Your tone comes off as sneering towards people who find other uses for their time than cooking. It makes as much sense as feeling superior because you like to shingle your own house or tend your lawn compared to people who choose to live in a condominium to avoid those duties.
Sounds like the cigarette industry.
Why not tax all foods and beverages based on their sugar content? That would bring in zillions of dollars.
Of course, that ain't gonna happen in my lifetime.
It is all about overconsumption of everything, not just various sugar waters.
People only want to change when they have a problem. Until that problem occurs they will just pay the tax to get their fix. The tax is just a way of getting more money for an ever bloated government while trying to justify it through doing something good. It would be incredibly difficult to come out and just institute a new tax, but if it is for a good cause then people cannot disagree.
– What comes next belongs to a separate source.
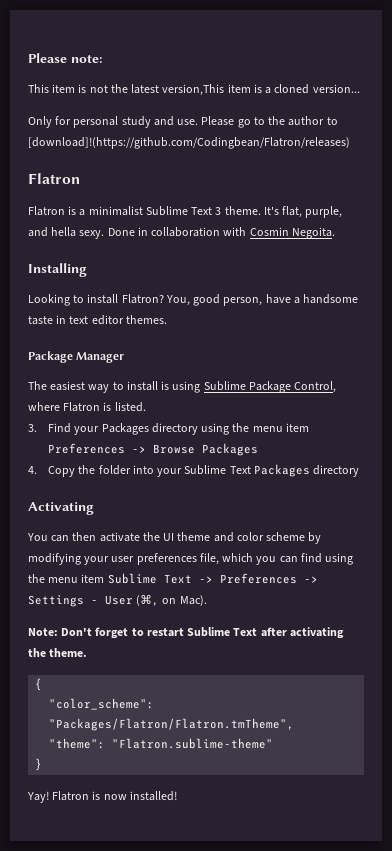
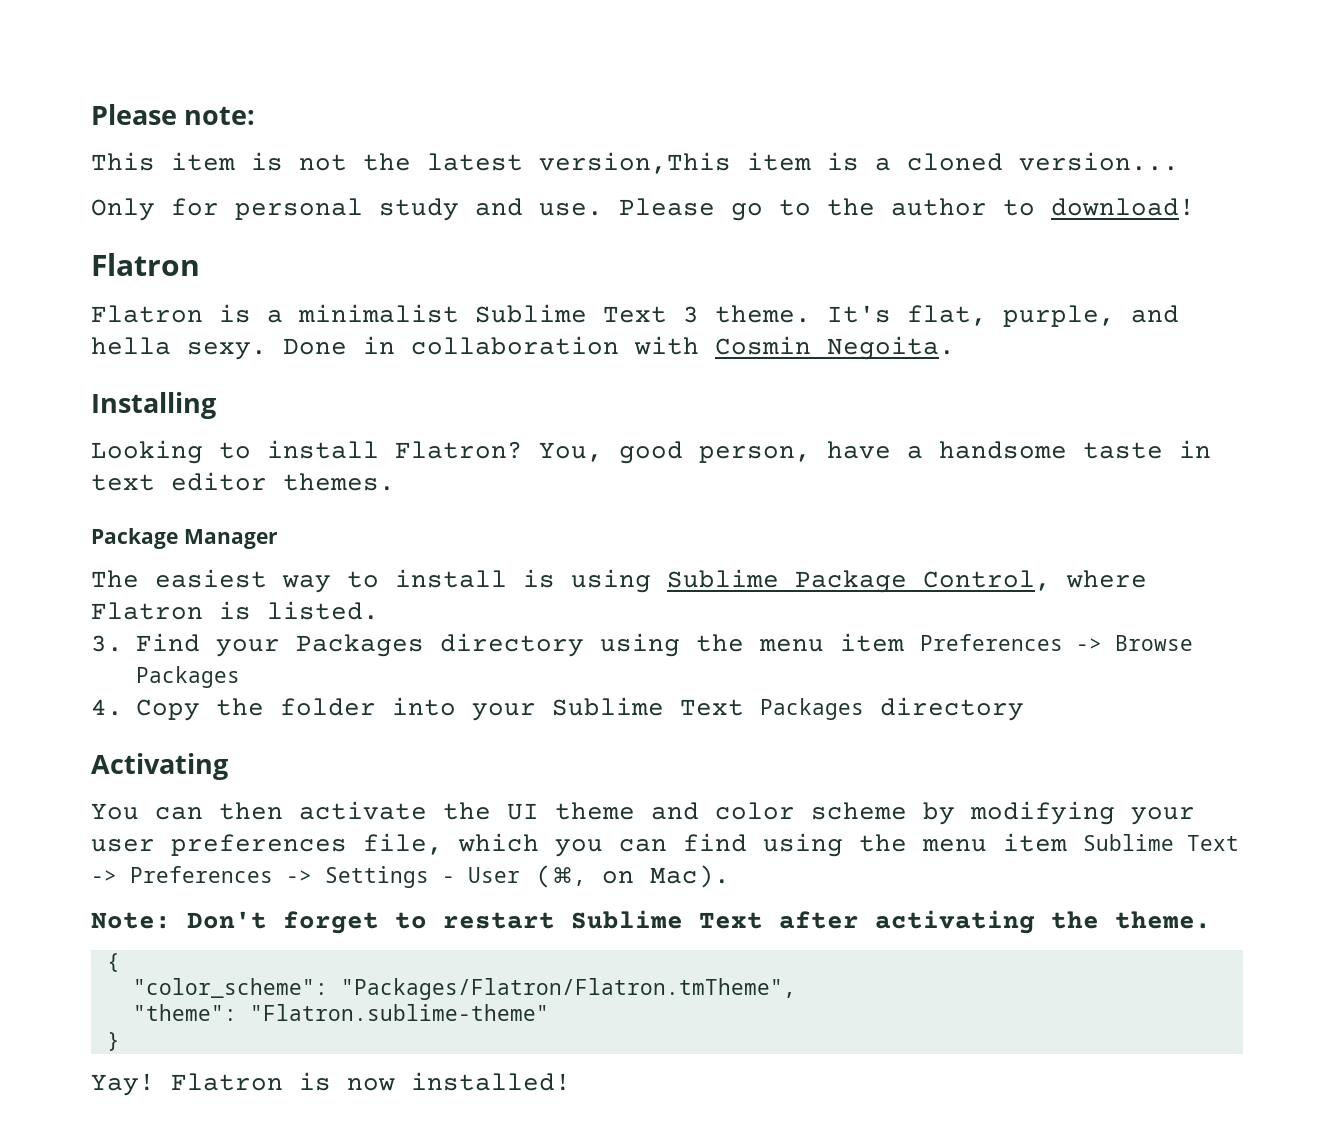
[28,137,350,149] [download]!(https://github.com/Codingbean/Flatron/releases) -> [1051,198,1195,216] download!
As far as the economics go it fails because it would only affect those who have less money. A fatso who is doing alright can afford a couple of pennies extra for a can of soda. Even the poorest will continue to buy. to get a real effect the tax would need to be something outrageous that would make people think twice about buying instead of be temporarily pissed that their Pepsi is slightly more expensive.
And there is also a cultural effect that would need to be examined. It is not as wrong as it once was to be obese. People still hate fatties, but there are many more people now who are catering to fatsos in all areas. There are magazines (pornographic and not) that are written specifically for fat people. "Big is beautiful" and so on. Bullying obese people is punished.
Sodas are not healthy anyway so I am OK with taxing them.
Just because taxes don't produce immediate results, who knows what the long term effect is? I know plenty of people who have more seriously considering quitting smoking and then did it, due to high cost.
Nooooo, the government corn subsidizing will not take responsibility for it's contribution to the obesity epidemic. This "soda tax" nonsense is just another way into your pockets and blaming the true victims of the high fructose corn lobbies: themselves! Can you say hypocrisy? I knew that you could.
There has been a big shift in the "coolness" of smoking that likely has had more of an effect than the health issues.
Plus I still know people who smoke and are really poor. They just buy the $1 packs on the reservation now.
Times were it was completely acceptable to smoke in one's office or on an airplane. Now neither is acceptable nor legal.